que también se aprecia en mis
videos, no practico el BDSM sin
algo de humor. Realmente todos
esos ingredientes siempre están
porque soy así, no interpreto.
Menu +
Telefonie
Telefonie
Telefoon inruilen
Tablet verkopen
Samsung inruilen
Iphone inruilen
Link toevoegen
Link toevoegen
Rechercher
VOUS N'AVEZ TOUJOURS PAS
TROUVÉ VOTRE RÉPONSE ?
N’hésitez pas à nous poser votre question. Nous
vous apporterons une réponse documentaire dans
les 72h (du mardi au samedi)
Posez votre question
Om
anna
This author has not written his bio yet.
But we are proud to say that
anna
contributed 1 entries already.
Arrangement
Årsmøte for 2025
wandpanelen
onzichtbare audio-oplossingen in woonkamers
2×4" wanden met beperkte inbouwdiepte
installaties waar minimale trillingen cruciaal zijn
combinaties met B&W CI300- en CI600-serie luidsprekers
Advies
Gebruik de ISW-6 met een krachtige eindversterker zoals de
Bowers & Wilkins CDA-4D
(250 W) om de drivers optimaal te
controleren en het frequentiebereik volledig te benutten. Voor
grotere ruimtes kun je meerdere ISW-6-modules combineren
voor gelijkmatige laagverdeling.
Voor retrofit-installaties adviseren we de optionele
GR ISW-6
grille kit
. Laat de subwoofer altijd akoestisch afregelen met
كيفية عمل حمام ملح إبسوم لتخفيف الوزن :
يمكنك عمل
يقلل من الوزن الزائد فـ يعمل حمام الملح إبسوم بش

________________________________________

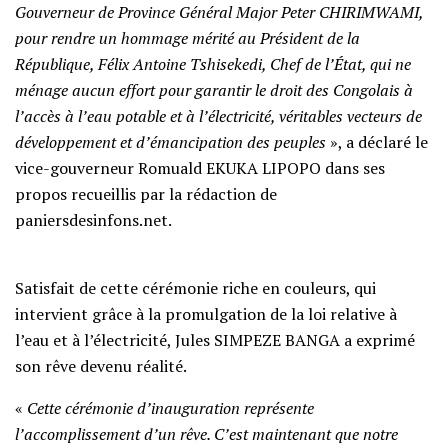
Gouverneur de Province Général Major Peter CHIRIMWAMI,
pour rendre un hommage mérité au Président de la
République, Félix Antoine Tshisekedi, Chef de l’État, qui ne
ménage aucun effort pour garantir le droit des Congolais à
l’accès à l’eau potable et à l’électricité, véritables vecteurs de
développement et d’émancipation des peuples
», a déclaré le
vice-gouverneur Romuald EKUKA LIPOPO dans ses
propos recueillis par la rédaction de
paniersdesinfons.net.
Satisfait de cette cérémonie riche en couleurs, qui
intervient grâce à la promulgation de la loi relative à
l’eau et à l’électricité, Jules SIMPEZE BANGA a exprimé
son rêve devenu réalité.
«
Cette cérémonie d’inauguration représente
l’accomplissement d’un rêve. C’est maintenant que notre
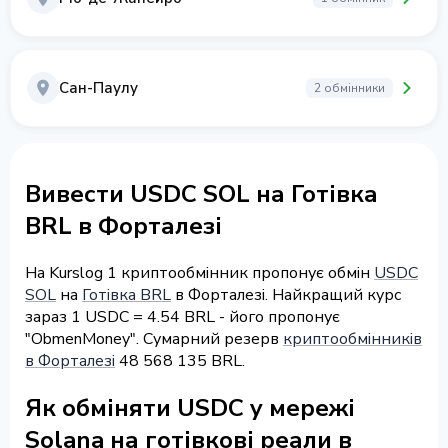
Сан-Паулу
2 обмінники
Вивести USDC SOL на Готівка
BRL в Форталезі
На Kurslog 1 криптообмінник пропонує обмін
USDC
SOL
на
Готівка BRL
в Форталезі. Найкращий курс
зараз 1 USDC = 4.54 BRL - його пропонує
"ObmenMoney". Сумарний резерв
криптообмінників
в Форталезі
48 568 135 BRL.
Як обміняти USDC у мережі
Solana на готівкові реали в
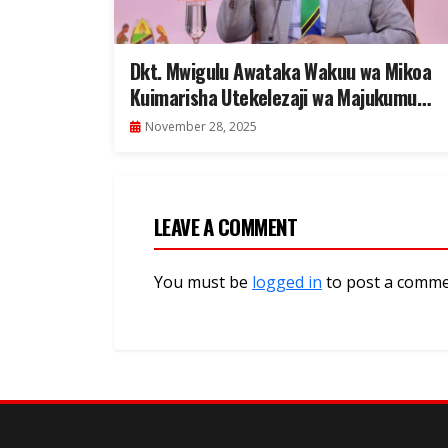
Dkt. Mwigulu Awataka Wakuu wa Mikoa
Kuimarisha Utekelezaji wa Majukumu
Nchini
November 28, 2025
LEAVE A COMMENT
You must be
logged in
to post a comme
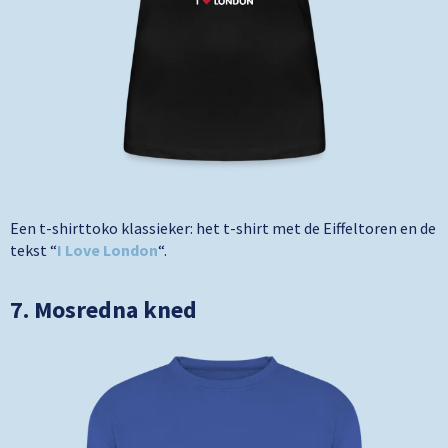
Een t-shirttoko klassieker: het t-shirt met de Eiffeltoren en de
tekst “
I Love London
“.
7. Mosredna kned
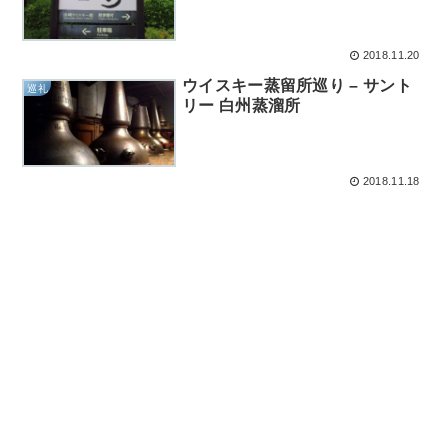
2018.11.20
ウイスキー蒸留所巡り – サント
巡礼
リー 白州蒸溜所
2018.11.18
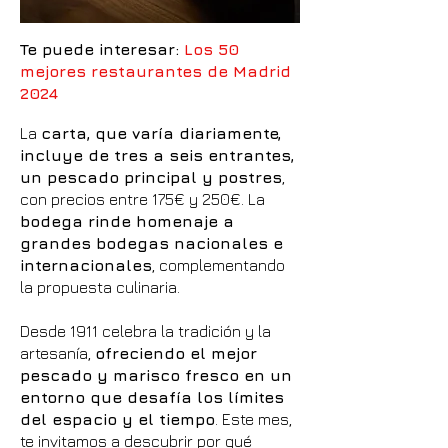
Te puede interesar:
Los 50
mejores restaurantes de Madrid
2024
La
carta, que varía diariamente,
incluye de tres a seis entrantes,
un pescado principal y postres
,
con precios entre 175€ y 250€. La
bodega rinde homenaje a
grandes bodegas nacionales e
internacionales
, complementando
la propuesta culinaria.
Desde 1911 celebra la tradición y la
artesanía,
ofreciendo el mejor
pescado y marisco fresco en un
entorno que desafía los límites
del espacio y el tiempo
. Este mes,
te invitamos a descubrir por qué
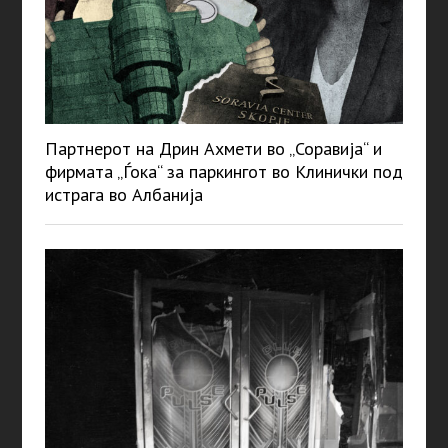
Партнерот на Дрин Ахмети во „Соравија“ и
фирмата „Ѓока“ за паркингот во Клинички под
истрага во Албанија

________________________________________

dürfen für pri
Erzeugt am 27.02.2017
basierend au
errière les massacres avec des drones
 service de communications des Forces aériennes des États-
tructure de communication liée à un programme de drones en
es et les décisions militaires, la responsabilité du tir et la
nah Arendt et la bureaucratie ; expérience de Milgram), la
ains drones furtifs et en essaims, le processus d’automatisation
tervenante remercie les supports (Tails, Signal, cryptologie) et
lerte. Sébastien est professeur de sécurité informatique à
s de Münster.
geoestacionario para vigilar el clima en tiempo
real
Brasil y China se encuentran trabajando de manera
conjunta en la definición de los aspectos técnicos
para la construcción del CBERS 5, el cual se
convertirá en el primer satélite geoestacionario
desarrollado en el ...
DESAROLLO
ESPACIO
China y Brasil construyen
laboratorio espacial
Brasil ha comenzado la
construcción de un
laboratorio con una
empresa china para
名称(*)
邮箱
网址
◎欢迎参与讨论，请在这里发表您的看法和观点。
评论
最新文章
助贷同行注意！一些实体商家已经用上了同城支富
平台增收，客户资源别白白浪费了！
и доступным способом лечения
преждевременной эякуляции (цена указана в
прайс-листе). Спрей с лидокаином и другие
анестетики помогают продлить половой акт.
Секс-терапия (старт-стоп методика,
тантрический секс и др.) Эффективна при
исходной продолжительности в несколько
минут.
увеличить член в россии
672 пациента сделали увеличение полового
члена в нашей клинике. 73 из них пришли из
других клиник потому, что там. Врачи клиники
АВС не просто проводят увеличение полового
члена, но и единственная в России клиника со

________________________________________

Problem statement:
Take from the material above the lines running from the one with "laboratorio espacial" through the one with "преждевременной эякуляции (цена указана в", and repeat them exactly, with nothing else.

Task answer:
laboratorio espacial
Brasil ha comenzado la
construcción de un
laboratorio con una
empresa china para
名称(*)
邮箱
网址
◎欢迎参与讨论，请在这里发表您的看法和观点。
评论
最新文章
助贷同行注意！一些实体商家已经用上了同城支富
平台增收，客户资源别白白浪费了！
и доступным способом лечения
преждевременной эякуляции (цена указана в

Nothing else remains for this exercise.